Some of the types of results generated by this step are:
- prefix_core_results directory under the output directory which will be the final results folder.
- intermediate data files required for generating core SNP matrix/consensus in vcf/fasta format.
- Various data matrices will be generated during this step that can be used for diagnosing variant filter criterias and their impact on overall distribution of core variants.
- Gubbins recombination filtered consensus fasta files and RaxML/Iqtree trees generated from this recombination filtered consensus.

usage: snpkit.py [-h] -type TYPE -readsdir DIR -index INDEX [-steps STEPS]
-analysis PREFIX -outdir OUTPUT [-cluster CLUSTER]
[-scheduler SCHEDULER] [-config CONFIG] [-suffix SUFFIX]
[-filenames FILENAMES] [-clean]
[-extract_unmapped EXTRACT_UNMAPPED] [-gubbins GUBBINS]
[-outgroup OUTGROUP] [-downsample DOWNSAMPLE]
[-coverage_depth COVERAGE_DEPTH] [-genomesize GENOMESIZE]
[-dryrun] [-mask] [-clip]
SNPKIT - A workflow for Microbial Variant Calling, Recombination detection and Phylogenetic tree reconstruction.
optional arguments:
-h, --help show this help message and exit
INPUT:
-type TYPE Type of illumina reads. Options: SE for single-end, PE for paired-end
-readsdir DIR path to input sequencing reads data folder.
-index INDEX Reference genome index name (prefix) as described in -config file.
-steps STEPS Run this part of snpkit. Options: All, core_All
All: run first part of snpkit - trimming, mapping, calling variants;
core_All: run second part of snpkit - filter variants, generate core/non-core multi-fasta alignments, SNP/Indel Matrices.
-analysis PREFIX prefix for output files.
OUTPUT:
-outdir OUTPUT output directory path ending with output directory name.
RESOURCES:
-cluster CLUSTER run snpkit in local or cluster mode.

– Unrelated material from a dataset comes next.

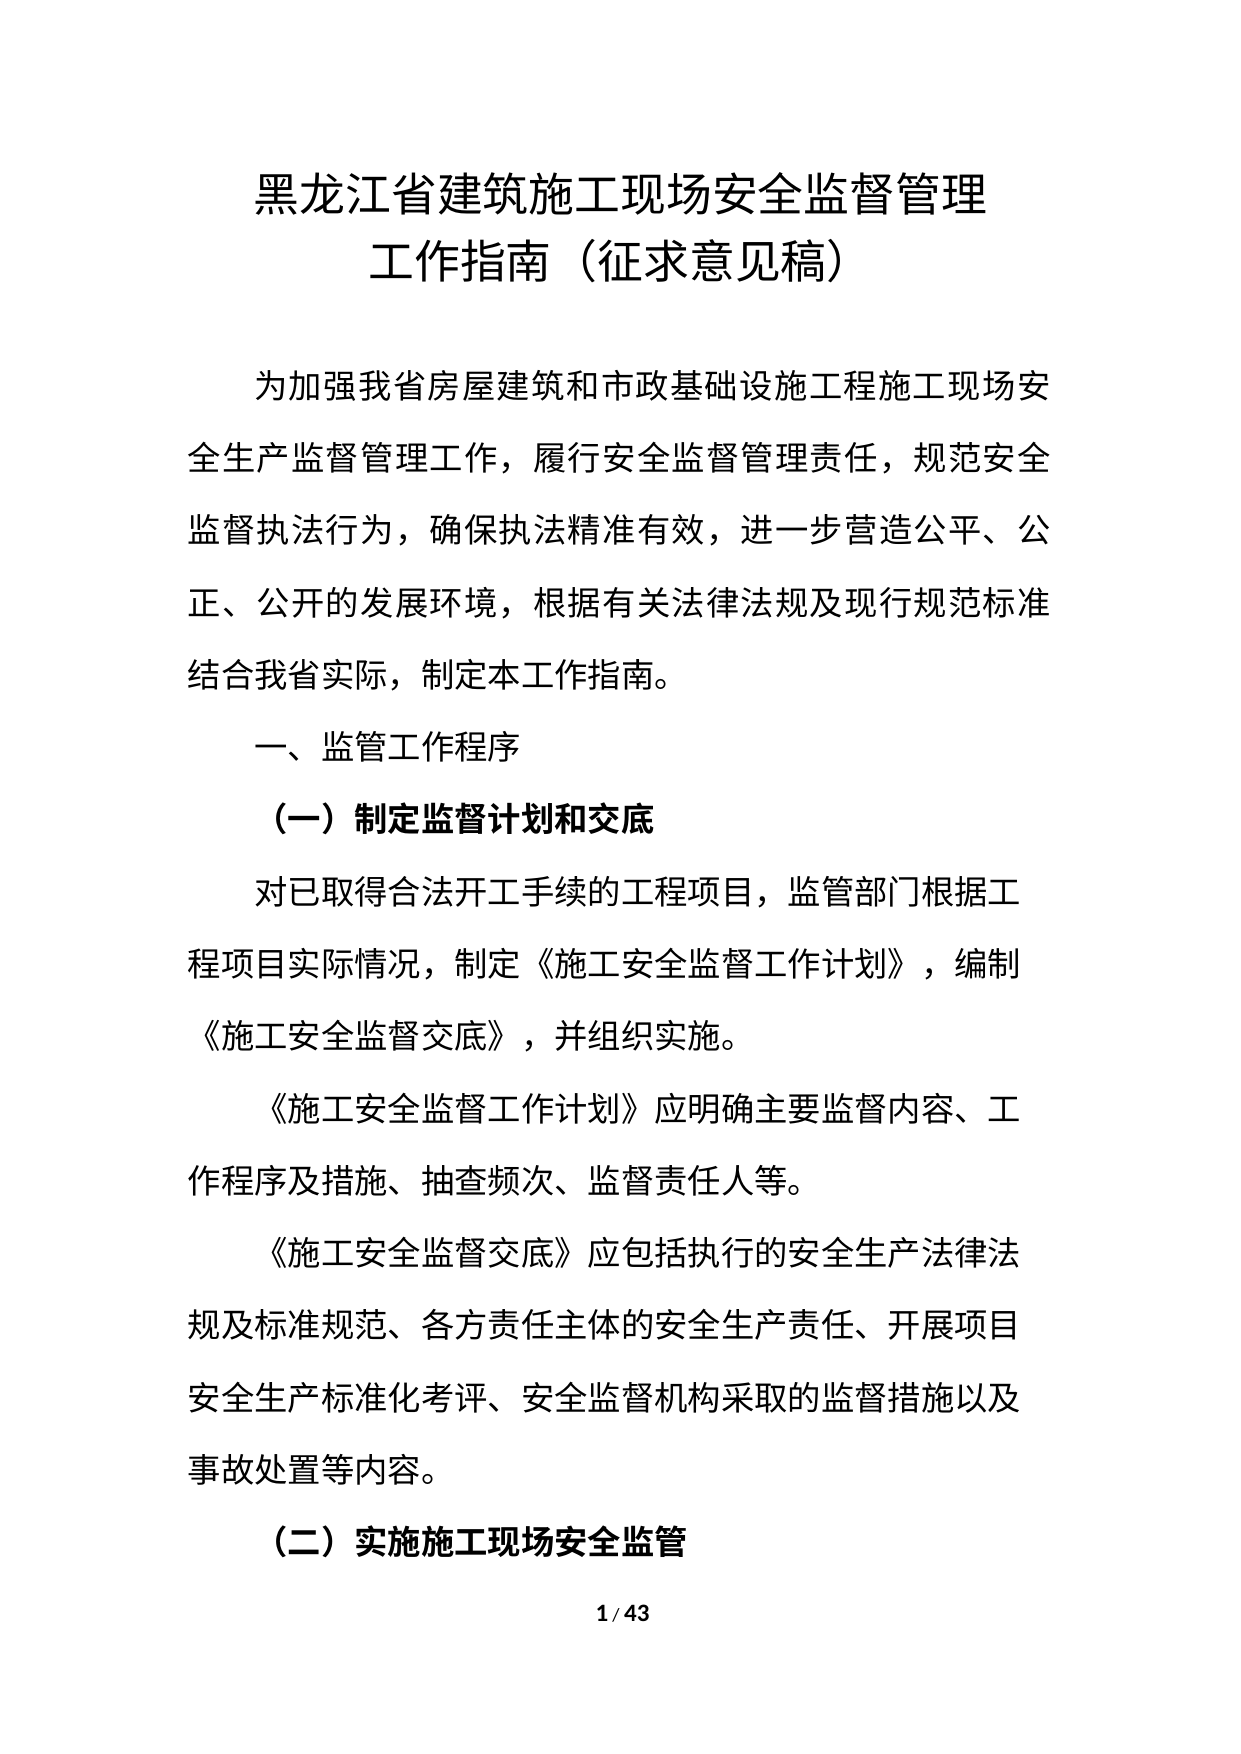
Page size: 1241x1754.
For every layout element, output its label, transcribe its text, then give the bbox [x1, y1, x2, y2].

Default: local
-scheduler SCHEDULER Type of HPC job scheduler. Supports PBS, SLURM
SUBSAMPLE:
-downsample DOWNSAMPLE
Subsample reads to a default depth of 100X or user specified -coverage_depth
-coverage_depth COVERAGE_DEPTH
Downsample reads to this depth
-genomesize GENOMESIZE
Genome size to calculate raw coverage
Optional:
-config CONFIG Path to YAML config file. Default: snpkit config - snpkit/config
-suffix SUFFIX Custom fastq reads suffix. Default: fastq.gz. supports *.fastq, *.fastq.gz, *.fq.gz, *.fq;
-filenames FILENAMES Run snpkit on a subset of files in -readsdir folder. The file should contain single-end filename per line.
-clean Delete all intermediate files. Default: yes Options: yes, no
-gubbins GUBBINS Run Gubbins. Options: yes,no. Default: no
-dryrun Perform a trial run without running any jobs.
-mask Mask Gubbins detected recombinant region and run Iqtree on masked alignment
-clip Filter SAM file for soft and hard clipped alignments. Default: OFF
Development Phase:
-extract_unmapped EXTRACT_UNMAPPED
Extract unmapped reads, assemble it and detect AMR genes using ariba
-outgroup OUTGROUP Outgroup sample name. Alpha testing version. Not recommended.